Who Qualifies for a Work Visa in the United States?
If you want to qualify for a work visa in the United States, then you first need to meet three main conditions. Failure to meet all of these conditions could make you ineligible for a U.S. work visa.
The conditions include all of the following:
Have a Job Offer in the United States
Before receiving a work visa, you first need a job offer in the United States. Once you have a job offer for a position in the United States from an American company, then you can proceed with the rest of the application process.
Approved Petition by USCIS
United States Customs and Immigration Services handles all petitions from U.S. employers. Your American employer will petition USCIS. The employer’s petition involves proving that the employer will pay you a fair wage similar to what a U.S. worker would receive. The employer also needs to pay a fee and abide by specific working condition requirements. Once the employer has filed the petition, also known as an I-129 form, the USCIS will either approve or deny that petition.
Labor Certification Approval from the Department of Labor
Some of the work visas listed above require you to have a labor certification approval from the United States Department of Labor. Essentially, this document ensures that the American business genuinely needs to hire foreign workers to stay competitive. The employer may need to verify that they cannot find American workers to do the job, which is why they hire foreign workers. The goal of this process is to ensure that American companies are not hiring cheap foreign labor to replace costlier American workers who would otherwise be able to do the job.
With these three things, you can begin applying for a U.S. work visa.
Requirements for a U.S. Work Visa
We mentioned the core requirements for a U.S. work visa above. In addition to those requirements, you need to provide other information similar to what you would see on a traditional visa application, including:
- Valid passport that will not expire within six months of your estimated date of departure from the United States
- Visa photo that abides by all U.S. visa photo requirements (upload this photo when you fill out the online application)
- Receipt number from your employer’s I-129 petition
- Confirmation page certifying that you have completed your non-immigrant visa application (DS-160 form)

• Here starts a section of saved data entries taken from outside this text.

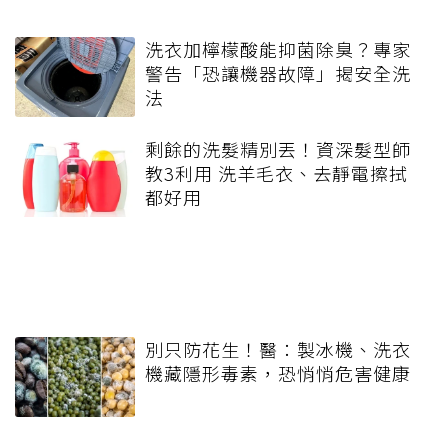
洗衣加檸檬酸能抑菌除臭？專家
警告「恐讓機器故障」揭安全洗
法
剩餘的洗髮精別丟！資深髮型師
教3利用 洗羊毛衣、去靜電擦拭
都好用
別只防花生！醫：製冰機、洗衣
機藏隱形毒素，恐悄悄危害健康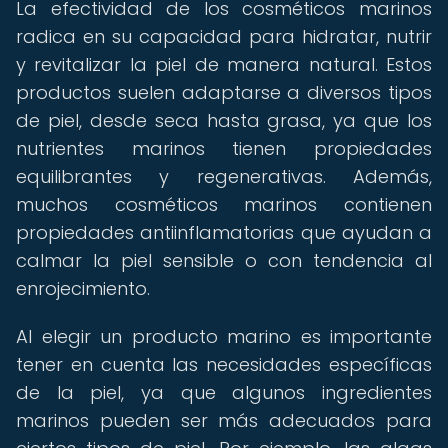
La efectividad de los cosméticos marinos
radica en su capacidad para hidratar, nutrir
y revitalizar la piel de manera natural. Estos
productos suelen adaptarse a diversos tipos
de piel, desde seca hasta grasa, ya que los
nutrientes marinos tienen propiedades
equilibrantes y regenerativas. Además,
muchos cosméticos marinos contienen
propiedades antiinflamatorias que ayudan a
calmar la piel sensible o con tendencia al
enrojecimiento.
Al elegir un producto marino es importante
tener en cuenta las necesidades específicas
de la piel, ya que algunos ingredientes
marinos pueden ser más adecuados para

- Receipt proving you have paid the application fee after filling out the DS-160 form (typical application fee for a U.S. work visa is $190 USD)

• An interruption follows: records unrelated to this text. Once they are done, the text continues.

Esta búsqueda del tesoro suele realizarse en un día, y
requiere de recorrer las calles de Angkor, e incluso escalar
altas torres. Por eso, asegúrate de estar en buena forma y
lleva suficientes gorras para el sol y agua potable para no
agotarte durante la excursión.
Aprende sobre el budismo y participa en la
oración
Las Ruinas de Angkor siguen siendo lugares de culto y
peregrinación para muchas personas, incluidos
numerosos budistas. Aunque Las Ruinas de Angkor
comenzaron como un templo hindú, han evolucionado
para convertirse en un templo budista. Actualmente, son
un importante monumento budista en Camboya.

- Proof you intend to return to your home country once your work visa expires (if visiting the United States on a non-immigrant temporary work visa); this proof can include documents proving a stronger connection to your home country or a document stating long-term plans in your home country
- An I-129S form for L visa applicants, which is a special petition reserved for those making an intra-company transfer
These are the general requirements for most U.S. work visas. Your specific work visa might come with additional requirements. Make sure you understand all document requirements prior to beginning your work visa application.

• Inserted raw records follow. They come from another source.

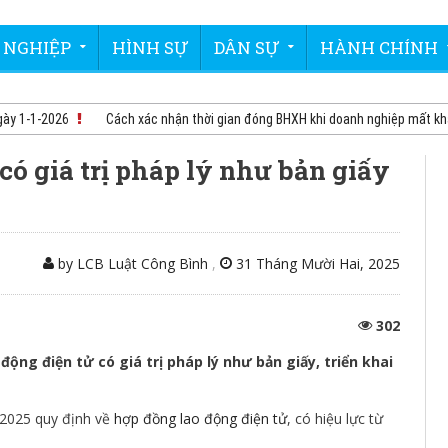
 NGHIỆP
HÌNH SỰ
DÂN SỰ
HÀNH CHÍNH
1-1-2026
Cách xác nhận thời gian đóng BHXH khi doanh nghiệp mất khả n
có giá trị pháp lý như bản giấy
by LCB Luật Công Bình
,
31 Tháng Mười Hai, 2025
302
ộng điện tử có giá trị pháp lý như bản giấy, triển khai
/2025 quy định về
hợp đồng lao động điện tử
, có hiệu lực từ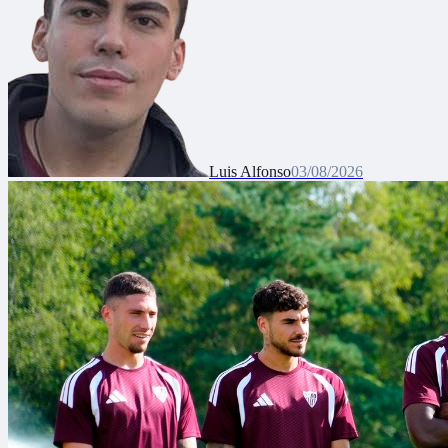
Luis Alfonso
03/08/2026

How Does a U.S. Work Visa Application Work?
Once you have completed the three qualifications above and verified you have the information directly above, you can proceed with your work visa application.
The specific process varies between work visas. However, you generally just need to complete an online application form and then attend an interview at your nearest U.S. embassy or consulate:
Step 1) Complete Form DS-160: Form DS-160 is the standard form for non-immigrant visa applications to the United States. You can find it online at your local U.S. embassy’s website. Enter all required information into the form, then submit the form and receive your receipt. You should receive a confirmation page and a barcode confirming your completion of the DS-160 form.
Step 2) Pay your Fee: All U.S. work visas come with an application fee ranging from $160 to $300. This fee must be paid in order to proceed with the next steps. After you pay your fee, make sure you have the receipt confirming that you have made the payment. You will need that receipt moving forward.
Step 3) Schedule your Interview: After completing the two steps above, you can schedule your interview with a U.S. embassy or consulate in your country of residence.
Step 4) Collect your Required Documents: In the weeks leading up to your embassy interview, collect all required documents that we mentioned above. You may also need additional documents that are not mentioned above depending on your unique work visa.
Step 5) Attend Your Interview: Bring your documents and yourself to the U.S. embassy for your interview. You may have your fingerprints taken prior to your interview. The interview will begin, and the consular officer will ask questions to verify the information on your application. The goal of the interview is to ensure that you have been truthful and that you intend to abide by the rules of your U.S. work visa.
Can My Dependents Join Me in the United States?
If you have a work visa, then you may be able to bring certain dependents – like a spouse and children – to the United States to accompany you. Certain work visas qualify for additional dependent visas, including all of the following:
- H visa holders can request an H-4 visa for their spouse and children
- L visa holders can request an L-2 visa for their spouse and children
- visa holders can request an O-3 visa for their spouse and children
- P visa holders can request a P-4 visa for their spouse and children
- Q visa holders can request a Q-3 visa for their spouse and children
Typically, your family will qualify as “dependents” if they are your spouse or your unmarried children under age 21. If your family qualifies for a dependent visa, then they should be able to remain in the United States with you throughout the duration of your work visa.
If you do not see your visa type listed above, then your family may still visit you while you work in the United States. However, they will have to qualify for their own visa – say, an ordinary B-2 visitor visa.